[[ Supplied entries open ]]

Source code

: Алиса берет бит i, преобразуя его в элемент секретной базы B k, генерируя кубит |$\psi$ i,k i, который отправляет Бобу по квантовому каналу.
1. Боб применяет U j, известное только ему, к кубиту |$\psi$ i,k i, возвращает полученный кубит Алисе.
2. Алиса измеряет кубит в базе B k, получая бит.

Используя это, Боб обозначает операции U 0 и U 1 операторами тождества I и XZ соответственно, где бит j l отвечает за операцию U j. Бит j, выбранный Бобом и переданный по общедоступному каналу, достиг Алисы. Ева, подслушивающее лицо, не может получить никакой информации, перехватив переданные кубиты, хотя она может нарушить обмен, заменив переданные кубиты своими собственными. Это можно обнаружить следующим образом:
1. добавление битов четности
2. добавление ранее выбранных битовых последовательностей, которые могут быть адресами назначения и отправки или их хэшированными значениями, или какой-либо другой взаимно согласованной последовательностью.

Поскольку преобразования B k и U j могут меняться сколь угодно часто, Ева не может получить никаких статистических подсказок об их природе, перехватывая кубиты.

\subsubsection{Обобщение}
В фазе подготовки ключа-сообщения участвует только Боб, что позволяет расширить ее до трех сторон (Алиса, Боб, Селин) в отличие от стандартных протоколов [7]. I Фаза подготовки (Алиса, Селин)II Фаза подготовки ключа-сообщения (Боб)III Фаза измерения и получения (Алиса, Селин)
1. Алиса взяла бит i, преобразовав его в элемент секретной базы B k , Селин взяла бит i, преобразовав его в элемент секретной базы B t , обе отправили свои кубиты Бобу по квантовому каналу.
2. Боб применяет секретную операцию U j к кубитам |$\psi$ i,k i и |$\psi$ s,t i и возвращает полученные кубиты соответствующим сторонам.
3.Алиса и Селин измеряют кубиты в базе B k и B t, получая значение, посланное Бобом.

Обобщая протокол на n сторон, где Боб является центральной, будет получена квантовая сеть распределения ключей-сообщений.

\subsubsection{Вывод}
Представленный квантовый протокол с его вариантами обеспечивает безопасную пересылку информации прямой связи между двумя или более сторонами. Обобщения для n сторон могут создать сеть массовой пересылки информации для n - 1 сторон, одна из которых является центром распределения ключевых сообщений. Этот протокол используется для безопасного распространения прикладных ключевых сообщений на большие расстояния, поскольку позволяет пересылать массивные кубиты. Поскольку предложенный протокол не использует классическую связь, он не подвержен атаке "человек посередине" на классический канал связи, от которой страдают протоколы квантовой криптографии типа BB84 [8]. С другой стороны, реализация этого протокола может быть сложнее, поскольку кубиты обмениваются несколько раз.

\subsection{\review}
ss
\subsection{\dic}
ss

[[ Supplied entries closed ]]

_To do:_
Show all lines in the records above that hold "секретной".

_Answer for this exercise:_
: Алиса берет бит i, преобразуя его в элемент секретной базы B k, генерируя кубит |$\psi$ i,k i, который отправляет Бобу по квантовому каналу.
1. Алиса взяла бит i, преобразовав его в элемент секретной базы B k , Селин взяла бит i, преобразовав его в элемент секретной базы B t , обе отправили свои кубиты Бобу по квантовому каналу.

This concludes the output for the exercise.